Decoupled processing as I have seen it for years is a method to discover what you can and can not do with a mold. As Rick correctly points out your going to be in trouble molding lids with it BUT you will know WHY you can't mold them like that.
When you design a DC2 process and find your fill time is kind of high, you plot the RV curve and ya your fill time has you in a bad place of the curve you know you need to change something right? Say the customer gated on a surface they don't want blush on and that means you need to be creative with the fill profile, well thats what you have to do. knowing that your process is not bullet proof due to the gate location is a big step in creating an inspection program that is aware of possible issues due to viscocity changes, so you mark up end of fill and tell the operator to watch for shorts, you weigh parts as part of inspection etc.

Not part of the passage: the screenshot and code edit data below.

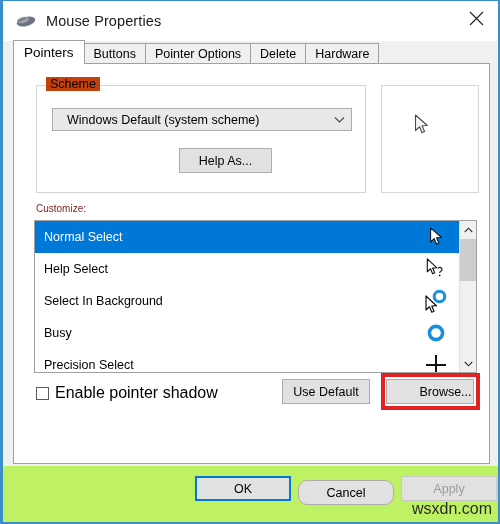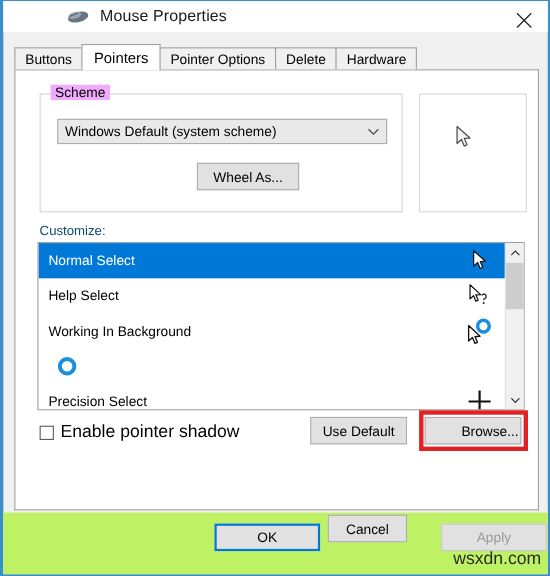--- a/index.html
+++ b/index.html
@@ -15,23 +15,23 @@
     background: #f0f0f0;
     border: 1px solid #3a8fc8;
     border-left-width: 3px;
     border-right-width: 2px;
     border-top-width: 1px;
     border-bottom-width: 2px;
   }
 
   
   #titlebar {
-    position: absolute; left: 0; top: 0; right: 0; height: 28px;
-    background: #ffffff;
-    display: flex; align-items: center; padding-left: 45px;
+    position: absolute; left: 0; top: 0; right: 0; height: 40px;
+    background: #ffffff;
+    display: flex; align-items: center;
   }
   #mouse-icon { margin-left: 12px; width: 22px; height: 16px; flex: none; }
   #title-text {
     margin-left: 9px;
     font-size: 14.5px; color: #1a1a1a; letter-spacing: .1px;
   }
   #close-btn {
     position: absolute; right: 0; top: 0; width: 44px; height: 34px;
     display: flex; align-items: center; justify-content: center;
     cursor: default;
@@ -73,32 +73,32 @@
     border-top: none;
   }
 
   
   #scheme-group {
     position: absolute; left: 22px; top: 22px; width: 330px; height: 108px;
     border: 1px solid #d4d4d4;
   }
   #scheme-legend {
     position: absolute; left: 9px; top: -9px;
-    background: #f0abfc; padding: 0 4px;
+    background: #c2410c; padding: 0 4px;
     font-size: 12.5px; color: #000;
   }
   #scheme-combo {
     position: absolute; left: 15px; top: 22px; width: 300px; height: 23px;
     background: #e9e9e9;
     border: 1px solid #acacac;
     display: flex; align-items: center;
     cursor: default;
   }
   #scheme-combo-value {
-    flex: 1; padding-left: 6px;
+    flex: 1; padding-left: 14px;
     font-size: 12.5px; color: #000;
     white-space: nowrap; overflow: hidden;
   }
   #scheme-chevron { width: 24px; display: flex; align-items: center; justify-content: center; }
   #scheme-chevron svg { width: 11px; height: 8px; }
 
   .btn {
     border: 1px solid #adadad;
     background: #e1e1e1;
     font-size: 12.5px; color: #000;
@@ -114,21 +114,21 @@
   #preview-pane {
     position: absolute; left: 367px; top: 22px; width: 98px; height: 108px;
     background: #ffffff;
     border: 1px solid #d8d8d8;
   }
   #preview-cursor { position: absolute; left: 32px; top: 28px; width: 16px; height: 22px; }
 
   
   #customize-label {
     position: absolute; left: 22px; top: 140px;
-    font-size: 12px; color: #0c4a6e;
+    font-size: 10px; color: #7f1d1d;
   }
   #cursor-list {
     position: absolute; left: 20px; top: 157px; width: 443px; height: 153px;
     background: #ffffff;
     border: 1px solid #a0a0a0;
     display: flex;
   }
   #list-items { flex: 1; position: relative; overflow: hidden; }
   .list-row {
     height: 32px;
@@ -183,21 +183,21 @@
 
   
   #footer {
     position: absolute; left: 0; right: 0; bottom: 0; height: 56px;
     background: #bef264;
   }
   #btn-ok {
     position: absolute; left: 192px; top: 10px; width: 96px; height: 25px;
     border: 2px solid #0078d7; background: #e1e1e1;
   }
-  #btn-cancel { position: absolute; left: 295px; top: 2px; width: 72px; height: 25px; }
+  #btn-cancel { position: absolute; left: 295px; top: 14px; width: 96px; height: 25px; border-radius: 9px; }
   #btn-apply  { position: absolute; left: 398px; top: 10px; width: 96px; height: 25px; }
 
   #watermark {
     position: absolute; right: 6px; bottom: 4px;
     font-size: 16px; color: #2b2b2b;
     font-family: "Liberation Sans", sans-serif;
   }
 </style>
 </head>
 <body>
@@ -212,42 +212,42 @@
     </svg>
     <div id="title-text">Mouse Properties</div>
     <div id="close-btn">
       <svg viewBox="0 0 15 15">
         <path d="M1 1 L14 14 M14 1 L1 14" stroke="#202020" stroke-width="1.1" fill="none"></path>
       </svg>
     </div>
   </div>
 
   <div id="tabstrip">
+    <div class="tab active">Pointers</div>
     <div class="tab">Buttons</div>
-    <div class="tab active">Pointers</div>
     <div class="tab">Pointer Options</div>
     <div class="tab">Delete</div>
     <div class="tab">Hardware</div>
   </div>
 
   <div id="tabpage">
 
     <div id="scheme-group">
       <div id="scheme-legend">Scheme</div>
 
       <div id="scheme-combo">
         <div id="scheme-combo-value">Windows Default (system scheme)</div>
         <div id="scheme-chevron">
           <svg viewBox="0 0 11 8">
               <path d="M1 1.5 L5.5 6 L10 1.5" stroke="#4a4a4a" stroke-width="1.1" fill="none"></path>
             </svg>
         </div>
       </div>
 
-      <div class="btn" id="btn-saveas">Wheel As...</div>
+      <div class="btn" id="btn-saveas">Help As...</div>
     </div>
 
     <div id="preview-pane">
       <svg id="preview-cursor" viewBox="0 0 16 22">
         <path d="M1.5 1 L1.5 16.5 L5.5 12.8 L8 18.8 L10.6 17.6 L8.1 11.8 L13.3 11.5 Z" fill="#f4f4f4" stroke="#4a4a4a" stroke-width="1.1" stroke-linejoin="round"></path>
       </svg>
     </div>
 
     <div id="customize-label">Customize:</div>
 
@@ -268,30 +268,31 @@
           <span class="row-cursor">
             <svg width="22" height="22" viewBox="0 0 22 24">
               <path d="M1.5 1 L1.5 15 L5 11.8 L7.3 17.2 L9.6 16.2 L7.3 11 L12 10.7 Z" fill="#ffffff" stroke="#111" stroke-width="1.2" stroke-linejoin="round"></path>
               <path d="M13.2 11.5 a2.3 2.3 0 1 1 2.4 3.3 q-0.5 0.6 -0.5 1.6" stroke="#111" stroke-width="1.2" fill="none"></path>
               <circle cx="15" cy="19" r="0.95" fill="#111"></circle>
             </svg>
           </span>
         </div>
 
         <div class="list-row">
-          <span class="row-label">Working In Background</span>
+          <span class="row-label">Select In Background</span>
           <span class="row-cursor">
             <svg width="24" height="24" viewBox="0 0 24 24">
               <circle cx="15.5" cy="7.5" r="5.3" fill="none" stroke="#1a8fe0" stroke-width="3.1"></circle>
               <path d="M2 7 L2 21 L5.5 17.8 L7.8 23.2 L10 22.2 L7.8 17 L12.4 16.7 Z" fill="#ffffff" stroke="#111" stroke-width="1.2" stroke-linejoin="round"></path>
             </svg>
           </span>
         </div>
 
         <div class="list-row">
+          <span class="row-label">Busy</span>
           <span class="row-cursor">
             <svg width="22" height="22" viewBox="0 0 22 22">
               <circle cx="11" cy="11" r="6.6" fill="none" stroke="#1a8fe0" stroke-width="3.6"></circle>
             </svg>
           </span>
         </div>
 
         <div class="list-row">
           <span class="row-label">Precision Select</span>
           <span class="row-cursor">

Decoupled processes are easier to touble shoot and fix also, think about it. You have a first stage that does one thing right, form x amount of the part by weight in x amount of time. If you make a part that weighs that much in the correct amount of time that stage of the process is fine.
Second part of the process takes the part you made in the first stage and finshes filling it, packs it out and holds it to a known weight for a defined time. If you can make a part that weighs that much in the time given your second stage of the process is ok.
So if you can look at the parts at transfer and inspect them say to yourself 'yes these parts are the same as test parts at transfer" and you can look at your packed parts aqnd say they weigh the same and where cooled at the same rate as the sample test parts THEN you say to yourself, machine and process is ok in must be something else.